Im Gesetzesentwurf heißt es, dass der Preis „nur solchen Institutionen mitgeteilt wird, die ihn zur Erfüllung ihrer gesetzlichen Aufgaben benötigen.“ Benötigen die Ärzte aus Ihrer Sicht die Preise? Andererseits: Wenn alle Ärzte, Apotheker oder Kassenvertreter Einsicht in die Preise haben: Was ist das dann noch für eine Vertraulichkeit?

Feldmann: Richtig, der Erstattungsbetrag soll nur noch den „Institutionen“ mitgeteilt werden, die ihn zur Erfüllung ihrer gesetzlichen Aufgaben benötigen. Laut der Gesetzesbegründung bedeutet dies, dass er unter anderem auch Ärzten und Apothekern zur Kenntnis gebracht wird. Aus Praktikabilitätsgründen ist demzufolge nur eine Darstellung des Erstattungsbetrags in der Arzt- bzw. der Apothekersoftware vorstellbar. Dies käme jedoch einer öffentlichen Listung gleich und das beabsichtigte Regelungsziel würde verfehlt. Will man an der Vertraulichkeit des Erstattungsbetrags festhalten, dann müsste auf eine Mitteilung des Erstattungsbetrags an Ärzte und Apotheker verzichtet werden.

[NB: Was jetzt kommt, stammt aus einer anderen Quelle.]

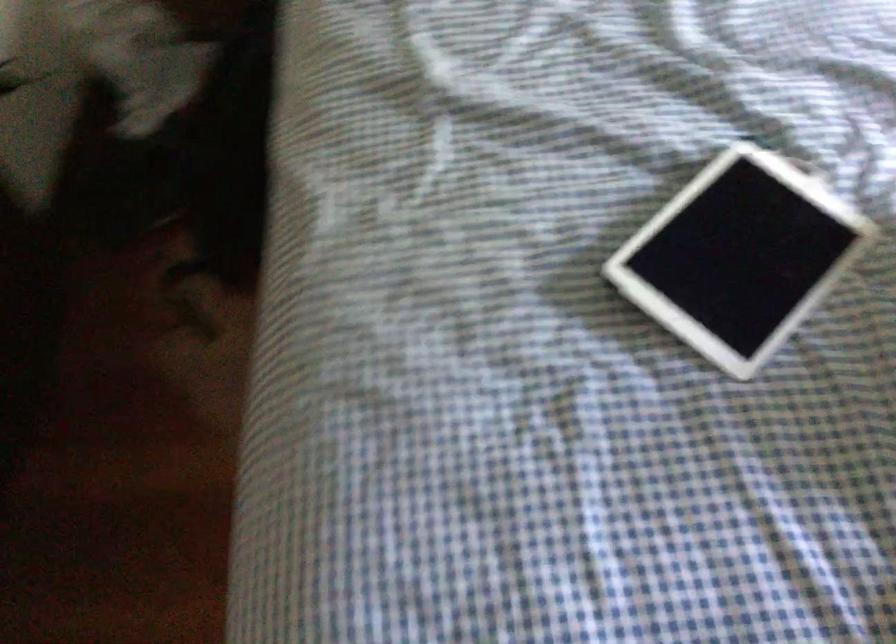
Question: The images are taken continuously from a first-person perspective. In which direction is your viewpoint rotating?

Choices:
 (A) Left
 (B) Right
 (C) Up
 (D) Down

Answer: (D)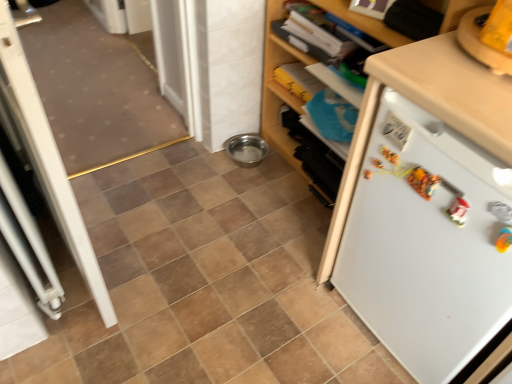
Question: Is white matte cabinet at upper right taller or shorter than white matte refrigerator at right?

Choices:
 (A) short
 (B) tall

Answer: (B)

Question: From a real-world perspective, is white matte cabinet at upper right above or below white matte refrigerator at right?

Choices:
 (A) below
 (B) above

Answer: (B)

Question: Estimate the real-world distances between objects in this image. Which object is closer to the brown matte tile at center?

Choices:
 (A) white matte cabinet at upper right
 (B) white matte refrigerator at right
 (C) white plastic screen door at left

Answer: (C)

Question: Which object is positioned farthest from the brown matte tile at center?

Choices:
 (A) white plastic screen door at left
 (B) white matte cabinet at upper right
 (C) white matte refrigerator at right

Answer: (B)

Mal aus Sicht des Patienten gefragt: Sollte es nicht eher eine „Arbeitsteilung“ geben? Der Arzt oder die Ärztin verschreibt aus medizinischen Gründen und kann sich darauf verlassen, dass die zwischen dem GKV-Spitzenverband und dem pharmazeutischen Unternehmen verhandelten Preise wirtschaftlich sind und auch als solche akzeptiert werden?

Feldmann: Ja, genau das entspricht unserer Forderung. Denn nur so erhalten die Vertragsärzte die notwendige Verordnungssicherheit, um wirksame Innovationen und neue Wirkstoffe weiterhin möglichst schnell und sachgerecht in der Versorgung anwenden zu können.